Almost universally it is the so-called “scene” surrounding this king of overnight athletic events that compels its dedicated throngs to pilgrim back to Utah from Colorado and beyond.
They begin at high noon, pro racers and recreational riders sprinting side by side to their waiting bikes as the crowd of perhaps 1,000 cheers them on. The roars grow louder after dark, often reaching a climax sometime before midnight as verbal incentive for stunt riders jumping their mountain bikes over pits of fire lining the course. The biggest is reserved for those who come up short.
“I thought we’d get at least one of them over here,” said James Jackson, assistant director of Grand County Emergency Medical Services.
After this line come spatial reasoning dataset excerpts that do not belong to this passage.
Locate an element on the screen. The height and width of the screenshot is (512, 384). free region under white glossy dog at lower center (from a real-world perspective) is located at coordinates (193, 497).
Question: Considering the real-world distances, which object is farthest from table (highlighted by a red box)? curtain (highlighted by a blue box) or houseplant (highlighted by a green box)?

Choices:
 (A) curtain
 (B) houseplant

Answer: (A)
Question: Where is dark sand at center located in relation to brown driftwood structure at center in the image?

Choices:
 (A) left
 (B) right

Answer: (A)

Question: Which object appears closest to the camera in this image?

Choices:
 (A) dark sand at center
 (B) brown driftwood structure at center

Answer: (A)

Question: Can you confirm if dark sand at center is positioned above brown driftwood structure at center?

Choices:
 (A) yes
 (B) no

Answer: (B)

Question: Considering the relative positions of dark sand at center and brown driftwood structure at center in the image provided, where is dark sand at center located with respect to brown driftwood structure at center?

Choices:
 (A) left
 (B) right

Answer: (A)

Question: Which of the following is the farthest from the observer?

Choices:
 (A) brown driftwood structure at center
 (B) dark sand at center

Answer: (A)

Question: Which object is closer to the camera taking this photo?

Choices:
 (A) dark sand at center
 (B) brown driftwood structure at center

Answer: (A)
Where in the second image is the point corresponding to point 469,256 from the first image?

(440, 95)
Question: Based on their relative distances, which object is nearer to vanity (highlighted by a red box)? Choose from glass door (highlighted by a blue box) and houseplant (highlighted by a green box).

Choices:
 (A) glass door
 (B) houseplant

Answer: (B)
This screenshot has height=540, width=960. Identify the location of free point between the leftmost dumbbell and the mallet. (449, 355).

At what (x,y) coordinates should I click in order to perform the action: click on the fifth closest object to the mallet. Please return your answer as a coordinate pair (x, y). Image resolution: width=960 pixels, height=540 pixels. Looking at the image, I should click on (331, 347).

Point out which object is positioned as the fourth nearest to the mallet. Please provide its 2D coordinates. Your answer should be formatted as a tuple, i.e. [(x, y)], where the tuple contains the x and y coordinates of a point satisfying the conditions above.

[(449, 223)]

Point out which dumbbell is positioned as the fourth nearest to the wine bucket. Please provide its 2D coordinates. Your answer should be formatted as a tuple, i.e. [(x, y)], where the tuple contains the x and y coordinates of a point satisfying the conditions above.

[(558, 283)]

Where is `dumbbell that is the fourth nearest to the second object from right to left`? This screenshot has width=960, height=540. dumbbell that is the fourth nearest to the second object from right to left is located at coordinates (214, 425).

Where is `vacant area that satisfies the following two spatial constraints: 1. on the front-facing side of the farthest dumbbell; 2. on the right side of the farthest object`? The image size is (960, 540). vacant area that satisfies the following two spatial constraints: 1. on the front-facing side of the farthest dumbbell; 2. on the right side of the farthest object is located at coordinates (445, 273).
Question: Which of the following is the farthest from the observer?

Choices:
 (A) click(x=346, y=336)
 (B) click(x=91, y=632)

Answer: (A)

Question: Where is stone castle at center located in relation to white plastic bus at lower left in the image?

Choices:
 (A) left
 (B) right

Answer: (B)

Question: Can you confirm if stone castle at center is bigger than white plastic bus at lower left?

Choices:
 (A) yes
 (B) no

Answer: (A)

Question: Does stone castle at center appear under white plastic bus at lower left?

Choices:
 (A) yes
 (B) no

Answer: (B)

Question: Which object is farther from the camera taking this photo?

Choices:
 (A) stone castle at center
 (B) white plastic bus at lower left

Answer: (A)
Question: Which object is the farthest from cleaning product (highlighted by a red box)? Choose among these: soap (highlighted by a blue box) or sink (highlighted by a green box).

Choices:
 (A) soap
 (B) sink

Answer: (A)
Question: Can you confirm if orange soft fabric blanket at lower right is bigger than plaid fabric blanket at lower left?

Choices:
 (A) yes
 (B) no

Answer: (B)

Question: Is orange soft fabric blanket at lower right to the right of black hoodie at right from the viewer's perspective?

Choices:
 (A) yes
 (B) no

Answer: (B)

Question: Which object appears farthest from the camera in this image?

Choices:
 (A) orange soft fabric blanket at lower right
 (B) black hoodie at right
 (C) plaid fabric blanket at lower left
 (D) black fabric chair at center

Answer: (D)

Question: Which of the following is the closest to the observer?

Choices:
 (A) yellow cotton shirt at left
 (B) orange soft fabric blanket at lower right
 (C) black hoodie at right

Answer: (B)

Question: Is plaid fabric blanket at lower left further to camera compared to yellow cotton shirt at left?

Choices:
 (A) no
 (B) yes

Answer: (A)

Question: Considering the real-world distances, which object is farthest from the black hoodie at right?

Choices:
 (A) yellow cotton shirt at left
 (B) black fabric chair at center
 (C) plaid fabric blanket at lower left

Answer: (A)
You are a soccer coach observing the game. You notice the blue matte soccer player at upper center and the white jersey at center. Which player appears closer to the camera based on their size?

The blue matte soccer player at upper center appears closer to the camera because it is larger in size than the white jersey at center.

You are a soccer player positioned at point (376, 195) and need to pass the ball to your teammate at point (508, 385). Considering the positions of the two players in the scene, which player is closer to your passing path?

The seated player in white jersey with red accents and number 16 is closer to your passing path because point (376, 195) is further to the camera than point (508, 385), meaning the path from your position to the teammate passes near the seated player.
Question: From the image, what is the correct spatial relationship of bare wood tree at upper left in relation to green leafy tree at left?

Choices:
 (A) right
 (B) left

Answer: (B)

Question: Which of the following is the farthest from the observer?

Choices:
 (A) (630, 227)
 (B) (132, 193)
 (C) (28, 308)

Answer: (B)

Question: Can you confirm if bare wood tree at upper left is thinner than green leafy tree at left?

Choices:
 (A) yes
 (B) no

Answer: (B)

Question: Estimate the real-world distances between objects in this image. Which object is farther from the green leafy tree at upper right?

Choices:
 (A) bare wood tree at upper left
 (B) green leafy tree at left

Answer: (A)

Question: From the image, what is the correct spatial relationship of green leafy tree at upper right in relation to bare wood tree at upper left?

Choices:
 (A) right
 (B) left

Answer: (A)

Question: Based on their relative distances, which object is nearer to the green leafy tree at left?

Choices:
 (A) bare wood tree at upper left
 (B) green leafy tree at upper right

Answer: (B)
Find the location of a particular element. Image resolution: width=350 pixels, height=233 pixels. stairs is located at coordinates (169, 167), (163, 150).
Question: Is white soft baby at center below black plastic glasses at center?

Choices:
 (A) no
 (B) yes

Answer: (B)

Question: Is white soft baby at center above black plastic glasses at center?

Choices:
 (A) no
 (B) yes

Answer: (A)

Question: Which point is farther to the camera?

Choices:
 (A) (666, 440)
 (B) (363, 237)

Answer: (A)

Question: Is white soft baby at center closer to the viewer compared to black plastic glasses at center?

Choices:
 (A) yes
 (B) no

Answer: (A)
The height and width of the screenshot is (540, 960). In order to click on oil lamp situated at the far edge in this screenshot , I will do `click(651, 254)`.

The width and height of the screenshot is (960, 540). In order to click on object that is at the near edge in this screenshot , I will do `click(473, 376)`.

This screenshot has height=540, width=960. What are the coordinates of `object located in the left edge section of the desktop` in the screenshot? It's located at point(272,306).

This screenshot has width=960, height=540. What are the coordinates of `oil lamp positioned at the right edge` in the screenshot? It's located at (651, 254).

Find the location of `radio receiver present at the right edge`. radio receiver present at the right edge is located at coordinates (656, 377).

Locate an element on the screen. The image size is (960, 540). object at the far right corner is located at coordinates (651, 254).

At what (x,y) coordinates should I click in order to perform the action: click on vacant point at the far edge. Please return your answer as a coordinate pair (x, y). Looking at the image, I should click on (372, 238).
With fewer than 40 visits to his clinic and a single ambulance ride throughout the race, Jackson said this year’s event had the fewest injuries in a decade. “The one guy who fell into the fire apparently just dusted himself off and kept going.”
It doesn’t take long for the applause to subside altogether, dwindling to sporadic late-night shows of support: “Way to go, Chris!” or “Keep it up, Jari!”
And keep it up they will. Technically, midnight is the halfway point. Realistically, it might as well be the beginning.
“That 3 a.m. lap”
The hours ahead will be the longest of the year for many riders, the heart of the night, when they push off from the warm, comfortable glow of base camps and into the desert darkness with nothing more than halogen headlamps to guide them across the steep, technical track through the canyon country wilderness. A good lap over the 1,500-vertical-foot course takes less than 90 minutes. Most last closer to two hours.
“It’s that 3 a.m. lap that gets you, when it’s your third lap of the race and you’ve got to get out of your sleeping bag and go out there with a headlight on,” said Hayes, a Colorado Rocky Mountain School teacher whose four-man “Stomparillaz” team masochistically entered the race’s “rigid-frame, single-speed” division. “It’s weird, because there are always people around, but you still feel like you’re going to get lost. Your head starts playing with you a little bit and the suffering is just a little different at night. You really have to have the suffer gene. If you don’t have the suffer gene, it’s probably not for you.”
By 3 a.m., the campground is mostly silent. Campfires, like the majority of riders, no longer are stoked but merely maintained. It’s colder now, with a steady breeze blowing from the north across the vast expanse. Four more hours to sunrise. From there, it’s only a five-hour ride to the finish.
“Every lap, you get out there and it’s dark, maybe it’s chilly, you’re eight miles from camp, and you’re like, ‘Oh, God, my legs hurt, this is so hard, I have this huge climb coming up. Maybe when I get back to camp I’ll just sit down and take a nap,”‘ said Jari Kirkland of Boulder, who rode some 210 miles to win the women’s solo division. “But when you get back into camp, you think, ‘That wasn’t so bad. Maybe I’ll do another lap.”‘
Worth the suffering
Such self-duping deals tend to be the norm among the most successful 24- hour endurance athletes, a common denominator that can be combined with proper training, solid support crews and appropriate equipment to turn otherwise advanced riders into bona fide racers. And despite the guarantee of mental and physical exhaustion that accompanies a 24-hour race such as Moab, many consider the intangible returns well worth the price of admission.
“Even last year, when it rained so hard they had to postpone the race. Even though it was a horrible experience, I had a great time and have a great story to tell,” said Hartford, the Adams County district attorney who has raced on the Gitchigumi’s Revenge team with his pal Brian Husmann of Denver the past three years. “Looking back, we can share in our misery together, so that’s a cool thing.”
Hayes takes it a steep deeper.
“Existential payoff is all it is for me. Really, the race is meaningless. It doesn’t make the world a better place. World peace isn’t going to happen because 24 Hours of Moab happened,” he said. “But there’s some beauty in just going out and suffering for the sake of suffering, in my mind. It makes you appreciate life.”